▶ The problem
Switch each "pose" to "view" in everything from the line containing "pose: elev=187.7 azim=230.2" down to the line containing "Dot at: (181, 261)", and reproduce only those lines with nothing else altered.

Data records
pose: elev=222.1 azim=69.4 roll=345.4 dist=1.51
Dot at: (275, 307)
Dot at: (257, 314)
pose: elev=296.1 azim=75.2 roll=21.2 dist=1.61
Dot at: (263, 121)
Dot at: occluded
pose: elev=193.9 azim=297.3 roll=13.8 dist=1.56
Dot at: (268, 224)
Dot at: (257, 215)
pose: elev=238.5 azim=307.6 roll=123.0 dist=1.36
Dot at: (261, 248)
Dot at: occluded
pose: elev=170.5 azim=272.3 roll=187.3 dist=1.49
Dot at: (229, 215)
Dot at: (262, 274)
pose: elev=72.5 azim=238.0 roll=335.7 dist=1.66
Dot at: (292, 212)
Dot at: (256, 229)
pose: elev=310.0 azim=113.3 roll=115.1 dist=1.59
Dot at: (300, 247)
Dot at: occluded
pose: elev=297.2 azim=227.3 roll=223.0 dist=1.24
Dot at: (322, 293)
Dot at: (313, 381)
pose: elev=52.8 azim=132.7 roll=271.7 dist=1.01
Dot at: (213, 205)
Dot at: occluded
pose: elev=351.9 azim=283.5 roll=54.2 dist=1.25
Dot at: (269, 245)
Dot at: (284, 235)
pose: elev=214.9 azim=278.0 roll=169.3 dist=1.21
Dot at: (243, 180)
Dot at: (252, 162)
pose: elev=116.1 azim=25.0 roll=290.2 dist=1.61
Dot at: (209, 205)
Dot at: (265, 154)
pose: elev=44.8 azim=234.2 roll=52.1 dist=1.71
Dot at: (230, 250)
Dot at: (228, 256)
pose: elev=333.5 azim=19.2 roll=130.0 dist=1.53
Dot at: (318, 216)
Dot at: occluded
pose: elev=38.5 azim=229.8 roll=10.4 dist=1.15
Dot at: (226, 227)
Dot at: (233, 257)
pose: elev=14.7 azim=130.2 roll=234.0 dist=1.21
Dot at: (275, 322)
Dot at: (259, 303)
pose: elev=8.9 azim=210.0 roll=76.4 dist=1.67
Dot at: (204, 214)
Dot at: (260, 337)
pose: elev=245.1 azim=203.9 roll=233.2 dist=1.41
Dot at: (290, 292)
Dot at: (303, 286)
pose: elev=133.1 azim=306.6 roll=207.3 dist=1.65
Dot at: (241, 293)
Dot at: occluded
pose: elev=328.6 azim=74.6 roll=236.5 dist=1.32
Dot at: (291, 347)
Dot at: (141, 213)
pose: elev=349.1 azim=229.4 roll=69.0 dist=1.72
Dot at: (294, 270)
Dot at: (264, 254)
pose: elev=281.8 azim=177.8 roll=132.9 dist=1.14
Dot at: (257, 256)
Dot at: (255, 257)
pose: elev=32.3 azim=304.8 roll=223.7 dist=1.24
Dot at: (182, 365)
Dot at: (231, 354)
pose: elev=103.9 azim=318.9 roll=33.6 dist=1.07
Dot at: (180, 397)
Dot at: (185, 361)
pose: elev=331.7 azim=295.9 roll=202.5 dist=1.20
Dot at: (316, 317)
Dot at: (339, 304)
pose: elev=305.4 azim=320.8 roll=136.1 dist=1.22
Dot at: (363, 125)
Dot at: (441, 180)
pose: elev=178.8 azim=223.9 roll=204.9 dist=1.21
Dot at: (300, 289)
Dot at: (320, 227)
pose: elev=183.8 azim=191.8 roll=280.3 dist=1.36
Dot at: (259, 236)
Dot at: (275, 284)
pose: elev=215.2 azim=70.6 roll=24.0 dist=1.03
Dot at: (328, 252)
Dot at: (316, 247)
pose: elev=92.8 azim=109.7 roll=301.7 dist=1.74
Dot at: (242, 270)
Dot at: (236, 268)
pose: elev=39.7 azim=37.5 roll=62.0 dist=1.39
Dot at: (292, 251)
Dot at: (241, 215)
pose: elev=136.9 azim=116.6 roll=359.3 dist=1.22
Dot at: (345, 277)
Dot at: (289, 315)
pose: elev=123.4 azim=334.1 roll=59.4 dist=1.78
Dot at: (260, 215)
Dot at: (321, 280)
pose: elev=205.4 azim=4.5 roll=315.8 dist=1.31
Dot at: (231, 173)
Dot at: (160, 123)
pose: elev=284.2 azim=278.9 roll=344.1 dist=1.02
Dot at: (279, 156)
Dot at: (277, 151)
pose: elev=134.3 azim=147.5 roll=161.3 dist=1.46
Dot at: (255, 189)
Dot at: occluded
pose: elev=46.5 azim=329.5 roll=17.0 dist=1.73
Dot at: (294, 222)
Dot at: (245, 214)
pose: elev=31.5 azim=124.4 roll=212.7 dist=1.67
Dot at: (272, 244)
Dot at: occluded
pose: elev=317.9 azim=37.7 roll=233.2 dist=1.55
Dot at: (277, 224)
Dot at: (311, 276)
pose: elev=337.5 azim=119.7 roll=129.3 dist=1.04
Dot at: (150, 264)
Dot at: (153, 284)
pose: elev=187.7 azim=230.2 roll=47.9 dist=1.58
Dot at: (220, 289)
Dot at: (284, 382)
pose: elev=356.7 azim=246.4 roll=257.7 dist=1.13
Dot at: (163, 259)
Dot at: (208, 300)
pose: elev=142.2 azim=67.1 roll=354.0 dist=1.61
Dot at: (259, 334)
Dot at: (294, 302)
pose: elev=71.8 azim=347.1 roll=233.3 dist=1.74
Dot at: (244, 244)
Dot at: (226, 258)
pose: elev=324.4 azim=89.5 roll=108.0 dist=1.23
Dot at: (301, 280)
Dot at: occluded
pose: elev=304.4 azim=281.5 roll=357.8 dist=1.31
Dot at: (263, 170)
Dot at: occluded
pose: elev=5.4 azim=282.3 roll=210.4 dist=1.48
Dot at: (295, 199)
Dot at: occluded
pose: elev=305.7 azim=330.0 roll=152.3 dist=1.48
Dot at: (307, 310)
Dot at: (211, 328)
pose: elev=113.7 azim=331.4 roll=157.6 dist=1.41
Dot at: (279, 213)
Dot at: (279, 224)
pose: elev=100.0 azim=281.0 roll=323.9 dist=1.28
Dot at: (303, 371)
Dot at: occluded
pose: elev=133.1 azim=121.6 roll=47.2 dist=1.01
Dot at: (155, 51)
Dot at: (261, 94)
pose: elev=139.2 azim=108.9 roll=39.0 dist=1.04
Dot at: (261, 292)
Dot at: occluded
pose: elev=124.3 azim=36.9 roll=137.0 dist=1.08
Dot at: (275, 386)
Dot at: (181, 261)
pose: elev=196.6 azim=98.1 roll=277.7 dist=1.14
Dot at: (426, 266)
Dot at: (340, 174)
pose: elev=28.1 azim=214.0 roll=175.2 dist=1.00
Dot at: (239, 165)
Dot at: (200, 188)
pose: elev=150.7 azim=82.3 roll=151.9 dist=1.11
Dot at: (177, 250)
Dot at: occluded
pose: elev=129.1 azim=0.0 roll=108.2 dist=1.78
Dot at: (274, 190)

▶ Reply to the task
view: elev=187.7 azim=230.2 roll=47.9 dist=1.58
Dot at: (220, 289)
Dot at: (284, 382)
view: elev=356.7 azim=246.4 roll=257.7 dist=1.13
Dot at: (163, 259)
Dot at: (208, 300)
view: elev=142.2 azim=67.1 roll=354.0 dist=1.61
Dot at: (259, 334)
Dot at: (294, 302)
view: elev=71.8 azim=347.1 roll=233.3 dist=1.74
Dot at: (244, 244)
Dot at: (226, 258)
view: elev=324.4 azim=89.5 roll=108.0 dist=1.23
Dot at: (301, 280)
Dot at: occluded
view: elev=304.4 azim=281.5 roll=357.8 dist=1.31
Dot at: (263, 170)
Dot at: occluded
view: elev=5.4 azim=282.3 roll=210.4 dist=1.48
Dot at: (295, 199)
Dot at: occluded
view: elev=305.7 azim=330.0 roll=152.3 dist=1.48
Dot at: (307, 310)
Dot at: (211, 328)
view: elev=113.7 azim=331.4 roll=157.6 dist=1.41
Dot at: (279, 213)
Dot at: (279, 224)
view: elev=100.0 azim=281.0 roll=323.9 dist=1.28
Dot at: (303, 371)
Dot at: occluded
view: elev=133.1 azim=121.6 roll=47.2 dist=1.01
Dot at: (155, 51)
Dot at: (261, 94)
view: elev=139.2 azim=108.9 roll=39.0 dist=1.04
Dot at: (261, 292)
Dot at: occluded
view: elev=124.3 azim=36.9 roll=137.0 dist=1.08
Dot at: (275, 386)
Dot at: (181, 261)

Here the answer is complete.